Nun soll grundsätzlich geprüft werden, wie das Stadion wieder auf Vordermann gebracht werden kann. Neben dem DSC, der mit Leichtathletik und Fußball hier zuhause ist, gehören auch die Monarchs-Footballer, die Fußballerinnen des FFC Fortuna, der Dynamo-Nachwuchs und die Post-SV-Leichtathleten zu den Nutzern. Neben dem Sport soll auch die Möglichkeit anderer Großveranstaltungen im historischen Rund in die Machbarkeitsstudie einfließen.

Die neue Nordtribüne

An der Stelle der einstigen Holztribüne ist am Freitag die neue Nordtribüne des Heinz-Steyer-Stadions eröffnet worden. Die Tribüne ist 100 Meter lang und 114 Meter breit. 1864 Personen finden in vier Blöcken Platz, hinzu kommen 20 Rollstuhlfahrer-Plätze auf der Tartanbahn.

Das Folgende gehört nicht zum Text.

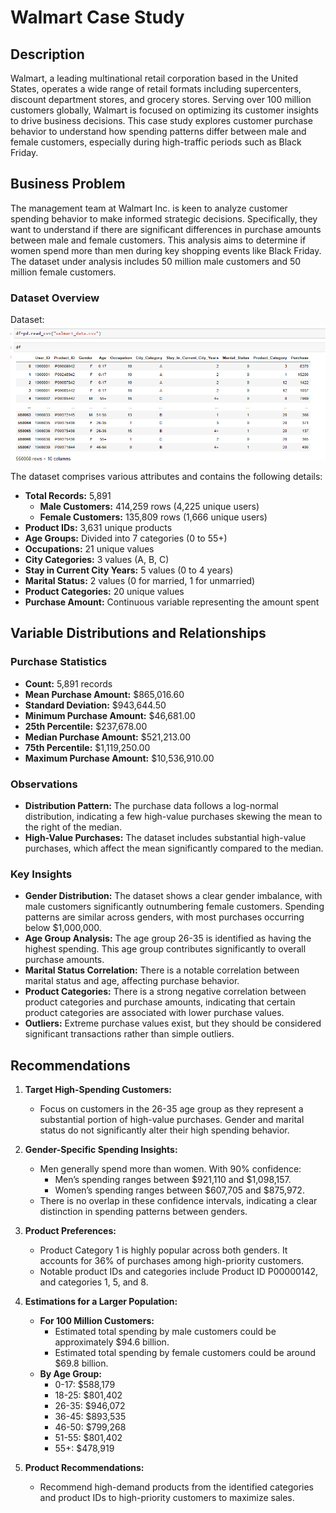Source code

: # Walmart Case Study

## Description

Walmart, a leading multinational retail corporation based in the United States, operates a wide range of retail formats including supercenters, discount department stores, and grocery stores. Serving over 100 million customers globally, Walmart is focused on optimizing its customer insights to drive business decisions. This case study explores customer purchase behavior to understand how spending patterns differ between male and female customers, especially during high-traffic periods such as Black Friday.

## Business Problem

The management team at Walmart Inc. is keen to analyze customer spending behavior to make informed strategic decisions. Specifically, they want to understand if there are significant differences in purchase amounts between male and female customers. This analysis aims to determine if women spend more than men during key shopping events like Black Friday. The dataset under analysis includes 50 million male customers and 50 million female customers.

### Dataset Overview
Dataset:
![alt text](image.png)

The dataset comprises various attributes and contains the following details:

- **Total Records:** 5,891
  - **Male Customers:** 414,259 rows (4,225 unique users)
  - **Female Customers:** 135,809 rows (1,666 unique users)
- **Product IDs:** 3,631 unique products
- **Age Groups:** Divided into 7 categories (0 to 55+)
- **Occupations:** 21 unique values
- **City Categories:** 3 values (A, B, C)
- **Stay in Current City Years:** 5 values (0 to 4 years)
- **Marital Status:** 2 values (0 for married, 1 for unmarried)
- **Product Categories:** 20 unique values
- **Purchase Amount:** Continuous variable representing the amount spent

## Variable Distributions and Relationships

### Purchase Statistics

- **Count:** 5,891 records
- **Mean Purchase Amount:** $865,016.60
- **Standard Deviation:** $943,644.50
- **Minimum Purchase Amount:** $46,681.00
- **25th Percentile:** $237,678.00
- **Median Purchase Amount:** $521,213.00
- **75th Percentile:** $1,119,250.00
- **Maximum Purchase Amount:** $10,536,910.00

### Observations

- **Distribution Pattern:** The purchase data follows a log-normal distribution, indicating a few high-value purchases skewing the mean to the right of the median.
- **High-Value Purchases:** The dataset includes substantial high-value purchases, which affect the mean significantly compared to the median.

### Key Insights

- **Gender Distribution:** The dataset shows a clear gender imbalance, with male customers significantly outnumbering female customers. Spending patterns are similar across genders, with most purchases occurring below $1,000,000.
- **Age Group Analysis:** The age group 26-35 is identified as having the highest spending. This age group contributes significantly to overall purchase amounts.
- **Marital Status Correlation:** There is a notable correlation between marital status and age, affecting purchase behavior.
- **Product Categories:** There is a strong negative correlation between product categories and purchase amounts, indicating that certain product categories are associated with lower purchase values.
- **Outliers:** Extreme purchase values exist, but they should be considered significant transactions rather than simple outliers.

## Recommendations

1. **Target High-Spending Customers:**
   - Focus on customers in the 26-35 age group as they represent a substantial portion of high-value purchases. Gender and marital status do not significantly alter their high spending behavior.

2. **Gender-Specific Spending Insights:**
   - Men generally spend more than women. With 90% confidence:
     - Men’s spending ranges between $921,110 and $1,098,157.
     - Women’s spending ranges between $607,705 and $875,972.
   - There is no overlap in these confidence intervals, indicating a clear distinction in spending patterns between genders.

3. **Product Preferences:**
   - Product Category 1 is highly popular across both genders. It accounts for 36% of purchases among high-priority customers.
   - Notable product IDs and categories include Product ID P00000142, and categories 1, 5, and 8.

4. **Estimations for a Larger Population:**
   - **For 100 Million Customers:**
     - Estimated total spending by male customers could be approximately $94.6 billion.
     - Estimated total spending by female customers could be around $69.8 billion.
   - **By Age Group:**
     - 0-17: $588,179
     - 18-25: $801,402
     - 26-35: $946,072
     - 36-45: $893,535
     - 46-50: $799,268
     - 51-55: $801,402
     - 55+: $478,919

5. **Product Recommendations:**
   - Recommend high-demand products from the identified categories and product IDs to high-priority customers to maximize sales.

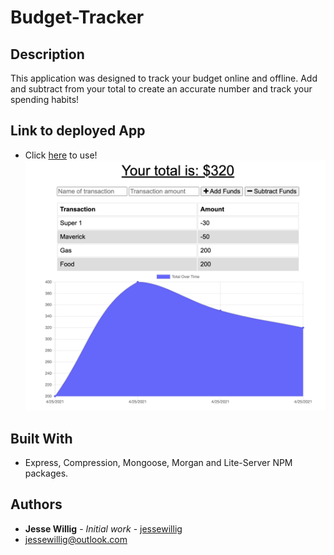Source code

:# Budget-Tracker

## Description

This application was designed to track your budget online and offline. Add and subtract from your total to create an accurate number and track your spending habits!

## Link to deployed App
* Click [here]() to use!
![Budget](/public/assets/budget.png)


## Built With

* Express, Compression, Mongoose, Morgan and Lite-Server NPM packages.


## Authors

* **Jesse Willig** - *Initial work* - [jessewillig](https://github.com/jessewillig)
* [jessewillig@outlook.com](mailto:jessewillig@outlook.com)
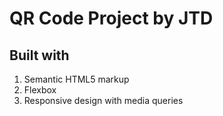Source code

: # **QR Code Project** by JTD 


## Built with

1. Semantic HTML5 markup
2. Flexbox
3. Responsive design with media queries


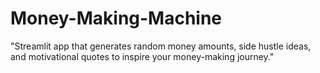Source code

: # Money-Making-Machine
"Streamlit app that generates random money amounts, side hustle ideas, and motivational quotes to inspire your money-making journey."
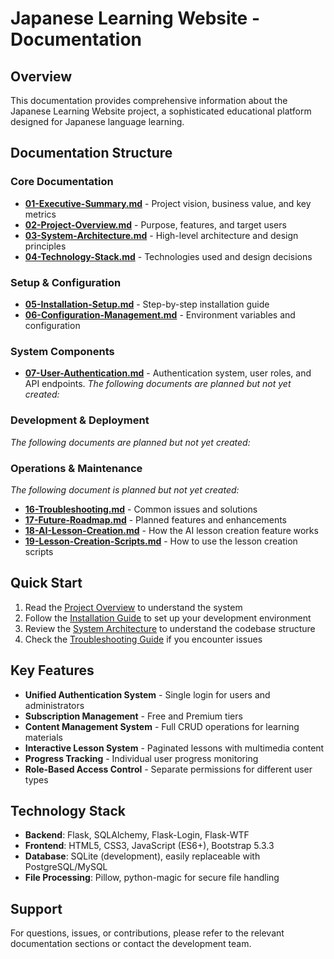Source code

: # Japanese Learning Website - Documentation

## Overview
This documentation provides comprehensive information about the Japanese Learning Website project, a sophisticated educational platform designed for Japanese language learning.

## Documentation Structure

### Core Documentation
- [**01-Executive-Summary.md**](01-Executive-Summary.md) - Project vision, business value, and key metrics
- [**02-Project-Overview.md**](02-Project-Overview.md) - Purpose, features, and target users
- [**03-System-Architecture.md**](03-System-Architecture.md) - High-level architecture and design principles
- [**04-Technology-Stack.md**](04-Technology-Stack.md) - Technologies used and design decisions

### Setup & Configuration
- [**05-Installation-Setup.md**](05-Installation-Setup.md) - Step-by-step installation guide
- [**06-Configuration-Management.md**](06-Configuration-Management.md) - Environment variables and configuration

### System Components
- [**07-User-Authentication.md**](07-User-Authentication.md) - Authentication system, user roles, and API endpoints.
_The following documents are planned but not yet created:_
  <!--- [**08-Admin-Content-Management.md**](08-Admin-Content-Management.md) - Admin panel and content management -->
  <!--- [**09-Lesson-System.md**](09-Lesson-System.md) - Comprehensive lesson system architecture -->
  <!--- [**10-Database-Schema.md**](10-Database-Schema.md) - Complete database structure -->

### Development & Deployment
_The following documents are planned but not yet created:_
  <!--- [**11-API-Design.md**](11-API-Design.md) - API endpoints and design patterns -->
  <!--- [**12-Frontend-Architecture.md**](12-Frontend-Architecture.md) - Frontend structure and technologies -->
  <!--- [**13-File-Structure.md**](13-File-Structure.md) - Project organization and file structure -->
  <!--- [**14-Security-Implementation.md**](14-Security-Implementation.md) - Security measures and best practices -->

### Operations & Maintenance
_The following document is planned but not yet created:_
  <!--- [**15-Development-Workflow.md**](15-Development-Workflow.md) - Development processes and best practices -->
- [**16-Troubleshooting.md**](16-Troubleshooting.md) - Common issues and solutions
- [**17-Future-Roadmap.md**](17-Future-Roadmap.md) - Planned features and enhancements
- [**18-AI-Lesson-Creation.md**](18-AI-Lesson-Creation.md) - How the AI lesson creation feature works
- [**19-Lesson-Creation-Scripts.md**](19-Lesson-Creation-Scripts.md) - How to use the lesson creation scripts

## Quick Start
1. Read the [Project Overview](02-Project-Overview.md) to understand the system
2. Follow the [Installation Guide](05-Installation-Setup.md) to set up your development environment
3. Review the [System Architecture](03-System-Architecture.md) to understand the codebase structure
4. Check the [Troubleshooting Guide](16-Troubleshooting.md) if you encounter issues

## Key Features
- **Unified Authentication System** - Single login for users and administrators
- **Subscription Management** - Free and Premium tiers
- **Content Management System** - Full CRUD operations for learning materials
- **Interactive Lesson System** - Paginated lessons with multimedia content
- **Progress Tracking** - Individual user progress monitoring
- **Role-Based Access Control** - Separate permissions for different user types

## Technology Stack
- **Backend**: Flask, SQLAlchemy, Flask-Login, Flask-WTF
- **Frontend**: HTML5, CSS3, JavaScript (ES6+), Bootstrap 5.3.3
- **Database**: SQLite (development), easily replaceable with PostgreSQL/MySQL
- **File Processing**: Pillow, python-magic for secure file handling

## Support
For questions, issues, or contributions, please refer to the relevant documentation sections or contact the development team.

Hinter der hochwassersicheren Tribüne befinden sich C-Anlagen sowie Platz für vier mobile Kioske. Die Baukosten lagen bei vier Millionen Euro. Geplant waren ursprünglich drei Millionen. 230.000 Euro der Bausumme kamen vom Freistaat Sachsen.

Bürgermeister Lames sprach am Freitag von einem „Stadion für alle Dresdner“. Man werde an dem Standort festhalten und eine Lösung finden, die der großen Geschichte des Areals genauso Rechnung trage wie der hoffentlich goldenen Zukunft, setzt er auf einen „weiten Wurf“. Lames gab sich zuversichtlich, dass Dresden nach den beiden kulturellen Großprojekten Kulturpalast und Kraftwerk Mitte die Kraft für ein sportliches Projekt dieser Größe habe.

DSC-Präsident Wolfgang Söllner nahm Lames in die Pflicht. 2023 feiere der Verein seinen 125. Geburtstag. „Dann sollten wir mit dem Thema durch sein“, hoffte er. Der DSC werde sich bei dem Thema weiter einbringen, appellierte er an Lames, bei der Planung des neuen Stadions auch die Sportvereine zu beteiligen.

Auch aus dem sächsischen Innenministerium kam am Freitag die Mahnung, sich mit dem Steyer-Stadion nicht zu viel Zeit zu lassen. „Es müssen jetzt zügig die nächsten Schritte folgen“, sagte Andreas Schumann, der Sachsens Innenminister Markus Ulbig (CDU) vertrat.